» **GIVEN PASSAGE**
Event-driven architecture made easy with Apache NiFi

Bruno Donizeti da Silva
Blog Técnico QuintoAndar
8 min readMar 20, 2020

This article shows how to build an event-driven architecture using Apache NiFi. It will make easier to stream events without adding process loading your application and practically without any coding.

Photo by VanveenJF on Unsplash

Introduction

The event-driven architecture is an architectural paradigm based on applications that produce, detect, consume and react to events. What are these events? It can be anything that makes sense in your business domain. In the case of QuintoAndar we can have events such as “house_created”, “house_updated”, “contract_signed”, “contract_finished” and infinite other events running through the entire process of the renting or sale.

When we are working with monolithic applications, make them create flows that depend on a change in some data is quite easy. This is because it is not necessary to inform several different applications about the event that occurred. But this is no longer true when we have a microservice architecture in which we have scenarios where services A, B and C need to be notified about an event that occurred in service D for example. In this case, how will your application notify everyone that an entity has changed?

[Dataset items]
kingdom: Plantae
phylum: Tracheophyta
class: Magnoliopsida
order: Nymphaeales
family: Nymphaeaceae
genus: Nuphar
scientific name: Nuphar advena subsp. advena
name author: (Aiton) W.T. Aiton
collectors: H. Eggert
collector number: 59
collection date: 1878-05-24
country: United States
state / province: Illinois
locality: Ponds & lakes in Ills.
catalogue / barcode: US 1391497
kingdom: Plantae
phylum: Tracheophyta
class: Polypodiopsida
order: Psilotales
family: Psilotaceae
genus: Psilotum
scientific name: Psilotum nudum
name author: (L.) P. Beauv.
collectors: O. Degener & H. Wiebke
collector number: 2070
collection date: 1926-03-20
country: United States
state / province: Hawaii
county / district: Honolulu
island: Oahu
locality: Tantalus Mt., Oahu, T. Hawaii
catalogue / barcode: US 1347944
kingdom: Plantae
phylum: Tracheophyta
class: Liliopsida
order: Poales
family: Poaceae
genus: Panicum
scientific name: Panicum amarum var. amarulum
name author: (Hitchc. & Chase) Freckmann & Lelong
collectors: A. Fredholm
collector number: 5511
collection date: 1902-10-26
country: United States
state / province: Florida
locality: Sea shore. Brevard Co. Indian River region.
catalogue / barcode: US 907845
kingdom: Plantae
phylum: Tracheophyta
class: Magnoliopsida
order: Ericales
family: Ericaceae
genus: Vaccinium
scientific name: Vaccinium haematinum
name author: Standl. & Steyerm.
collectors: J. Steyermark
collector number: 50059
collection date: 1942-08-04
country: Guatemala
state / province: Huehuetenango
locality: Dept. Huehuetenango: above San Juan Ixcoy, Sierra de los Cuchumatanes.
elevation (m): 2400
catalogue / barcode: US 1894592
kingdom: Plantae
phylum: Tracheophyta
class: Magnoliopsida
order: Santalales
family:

» **LIST OF TASKS**
A - List every example event name that the Apache NiFi article gives for QuintoAndar.
B - From the Apache NiFi article, extract the passage that begins with the words containing "Bruno Donizeti da" and ends with "without any coding.".

» **RESULTS OF THE EXERCISE**
A -
- house_created
- house_updated
- contract_signed
- contract_finished

B -
Bruno Donizeti da Silva
Blog Técnico QuintoAndar
8 min readMar 20, 2020

This article shows how to build an event-driven architecture using Apache NiFi. It will make easier to stream events without adding process loading your application and practically without any coding.